By Elena Edwards
Voting Rights Project Legal Intern — Summer 2025
While the right to vote is foundational in a democracy, not all Americans have equal access to the ballot––including a group which may not get as much attention in voting rights discourse: Americans under guardianship or with mental disabilities.
When reviewing absentee ballot records from a Wisconsin town, I was surprised to find that two ballots were rejected because the voter was adjudicated “incompetent.” While I was vaguely aware of “competency” laws, it wasn’t until I conducted some research of my own that I realized just how restrictive they can be—one of the many ways in which voters may be disenfranchised.
Voter competency laws should be narrowly tailored to maintain the balance between election integrity and civil rights and prevent the disenfranchisement of capable voters. Instead, these laws vary by state and often raise legal and ethical concerns. There is no one-size-fits-all definition of mental capacity, and in many states, broad disqualifications may exclude otherwise able and eligible voters.
So, how exactly is one deemed “incompetent” in relation to voting? First, incompetency must be adjudicated by a court. According to A Class Left Behind: an Assessment of State Voter Competency Laws and the Disenfranchisement of People With Mental Disabilities by legal scholar Lily Verbeck, in most states, the loss of voting rights because of mental incapacity occurs at a conservatorship or guardianship hearing. At such hearings, a judge determines whether an individual lacks the capacity to manage their personal affairs and make decisions relating to health, finances, and safety.
Most states lack a standard definition of mental incapacitation or incompetence; instead, the judge has sole discretion to make this determination.

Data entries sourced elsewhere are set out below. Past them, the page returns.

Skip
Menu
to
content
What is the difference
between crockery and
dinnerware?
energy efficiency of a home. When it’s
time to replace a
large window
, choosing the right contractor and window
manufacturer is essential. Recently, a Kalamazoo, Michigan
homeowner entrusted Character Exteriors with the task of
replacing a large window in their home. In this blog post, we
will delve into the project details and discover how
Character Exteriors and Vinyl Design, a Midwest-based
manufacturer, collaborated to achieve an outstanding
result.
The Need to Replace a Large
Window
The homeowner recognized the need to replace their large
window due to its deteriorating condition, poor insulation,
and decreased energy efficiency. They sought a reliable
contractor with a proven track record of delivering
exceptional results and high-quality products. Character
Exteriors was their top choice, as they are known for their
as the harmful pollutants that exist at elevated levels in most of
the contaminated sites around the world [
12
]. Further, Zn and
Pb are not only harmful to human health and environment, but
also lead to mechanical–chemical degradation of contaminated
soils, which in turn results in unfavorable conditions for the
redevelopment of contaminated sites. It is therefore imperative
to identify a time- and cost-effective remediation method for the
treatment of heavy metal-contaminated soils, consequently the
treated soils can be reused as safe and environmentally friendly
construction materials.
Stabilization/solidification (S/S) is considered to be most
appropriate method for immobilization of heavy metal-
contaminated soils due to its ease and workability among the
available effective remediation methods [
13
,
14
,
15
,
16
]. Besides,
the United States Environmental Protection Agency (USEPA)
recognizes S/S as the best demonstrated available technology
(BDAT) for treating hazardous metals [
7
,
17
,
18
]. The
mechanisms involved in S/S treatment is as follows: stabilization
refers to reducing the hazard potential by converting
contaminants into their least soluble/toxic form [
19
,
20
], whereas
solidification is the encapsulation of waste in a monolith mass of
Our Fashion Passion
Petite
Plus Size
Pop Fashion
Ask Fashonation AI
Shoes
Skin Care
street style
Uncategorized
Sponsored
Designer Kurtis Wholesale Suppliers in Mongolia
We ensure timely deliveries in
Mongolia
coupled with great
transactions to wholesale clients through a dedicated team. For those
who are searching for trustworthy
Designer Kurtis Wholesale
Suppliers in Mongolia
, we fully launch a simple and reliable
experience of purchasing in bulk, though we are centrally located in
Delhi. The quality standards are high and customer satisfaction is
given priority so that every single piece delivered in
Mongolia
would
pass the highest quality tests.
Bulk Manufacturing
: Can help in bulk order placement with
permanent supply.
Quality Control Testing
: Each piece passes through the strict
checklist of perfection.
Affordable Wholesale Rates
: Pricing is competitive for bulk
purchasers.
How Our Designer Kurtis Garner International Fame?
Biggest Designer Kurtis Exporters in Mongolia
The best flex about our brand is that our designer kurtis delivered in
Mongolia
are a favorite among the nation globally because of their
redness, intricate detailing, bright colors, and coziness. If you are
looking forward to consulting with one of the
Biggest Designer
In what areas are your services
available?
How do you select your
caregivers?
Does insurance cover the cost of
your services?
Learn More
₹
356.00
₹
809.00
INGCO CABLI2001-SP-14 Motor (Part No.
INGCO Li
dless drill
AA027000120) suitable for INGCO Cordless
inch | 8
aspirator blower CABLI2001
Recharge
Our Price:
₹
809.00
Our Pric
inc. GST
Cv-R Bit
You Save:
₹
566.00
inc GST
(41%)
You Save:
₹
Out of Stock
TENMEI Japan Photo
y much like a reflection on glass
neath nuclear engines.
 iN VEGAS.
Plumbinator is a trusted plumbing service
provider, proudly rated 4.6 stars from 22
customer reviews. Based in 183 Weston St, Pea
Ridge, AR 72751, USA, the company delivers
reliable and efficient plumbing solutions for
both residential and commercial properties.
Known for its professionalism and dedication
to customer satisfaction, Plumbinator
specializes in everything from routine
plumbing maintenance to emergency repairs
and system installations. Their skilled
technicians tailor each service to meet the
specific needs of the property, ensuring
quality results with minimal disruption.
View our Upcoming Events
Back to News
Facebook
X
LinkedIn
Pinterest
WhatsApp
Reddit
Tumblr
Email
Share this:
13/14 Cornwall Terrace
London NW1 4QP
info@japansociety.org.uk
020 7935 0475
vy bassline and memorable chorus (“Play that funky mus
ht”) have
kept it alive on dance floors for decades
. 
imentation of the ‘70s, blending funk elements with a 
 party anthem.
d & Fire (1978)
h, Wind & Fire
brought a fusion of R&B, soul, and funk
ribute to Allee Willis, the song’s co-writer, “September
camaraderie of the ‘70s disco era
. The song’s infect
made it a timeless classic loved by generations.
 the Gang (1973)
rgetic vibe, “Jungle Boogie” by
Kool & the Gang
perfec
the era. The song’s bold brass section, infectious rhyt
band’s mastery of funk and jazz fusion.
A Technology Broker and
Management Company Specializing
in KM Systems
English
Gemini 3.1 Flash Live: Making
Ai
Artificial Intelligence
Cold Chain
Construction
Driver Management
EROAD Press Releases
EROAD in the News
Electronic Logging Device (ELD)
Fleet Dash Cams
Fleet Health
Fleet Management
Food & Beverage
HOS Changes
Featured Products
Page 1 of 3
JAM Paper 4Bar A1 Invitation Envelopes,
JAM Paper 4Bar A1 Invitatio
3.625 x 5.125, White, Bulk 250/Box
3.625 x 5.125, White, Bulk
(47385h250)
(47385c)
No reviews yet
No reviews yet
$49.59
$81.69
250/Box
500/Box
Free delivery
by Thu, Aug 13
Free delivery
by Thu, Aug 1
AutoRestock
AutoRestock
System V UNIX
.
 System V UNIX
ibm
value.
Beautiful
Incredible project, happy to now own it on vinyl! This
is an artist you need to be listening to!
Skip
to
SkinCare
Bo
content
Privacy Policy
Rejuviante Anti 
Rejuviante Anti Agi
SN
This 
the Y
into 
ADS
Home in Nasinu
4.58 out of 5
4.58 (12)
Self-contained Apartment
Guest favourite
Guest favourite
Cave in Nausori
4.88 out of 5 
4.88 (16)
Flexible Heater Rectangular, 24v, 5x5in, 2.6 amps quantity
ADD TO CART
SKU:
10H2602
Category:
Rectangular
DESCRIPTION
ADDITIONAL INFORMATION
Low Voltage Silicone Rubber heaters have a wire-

Judges can revoke the right to vote from any individual presented to them in a conservatorship case. In some cases, again, according to Verbeck, they may even ask these individuals to demonstrate knowledge of elections and politics––an expectation far beyond what is required from the public.
States generally fall into three categories when it comes to voting and mental competency:
- Automatic Disqualification: Some states, such as Missouri, remove voting rights from anyone adjudicated incompetent/incapacitated or under full guardianship, regardless of the individual’s actual ability to vote.
- Capacity-Based Restrictions: Others, like California, allow courts to assess whether an individual specifically lacks the capacity to vote, often based on whether they understand the nature and effect of voting.
- No Disqualification: A growing number of states, including Maine and New Hampshire, place no restrictions on voting based on guardianship or mental capacity, affirming the principle that all citizens should be presumed competent to vote. Currently, 10 states have no disqualification statutes or provisions in their constitutions.
While national sentiment toward mental health and disabilities has progressed into a more positive stance, many laws remain stuck in the past––reminiscent of an era of asylums and lobotomies. Some states even retain archaic language in their constitutions barring “idiots and insane persons” from voting, such as Kentucky, Mississippi, and Ohio.
So, how do we bring voter competency laws to the present? The American Bar Association promotes a presumption of capacity, with disqualification only if there is a clear finding that the individual cannot communicate, with or without accommodation, a desire to vote. Adopting this inclusive standard across all states would ensure that everyone has a voice in our democracy, regardless of disability. This is important because a government cannot properly represent its constituents if significant numbers of capable voters have been barred from participating in the election process; nor can it effectively govern on disability-related matters if the very people impacted have no say in their representation.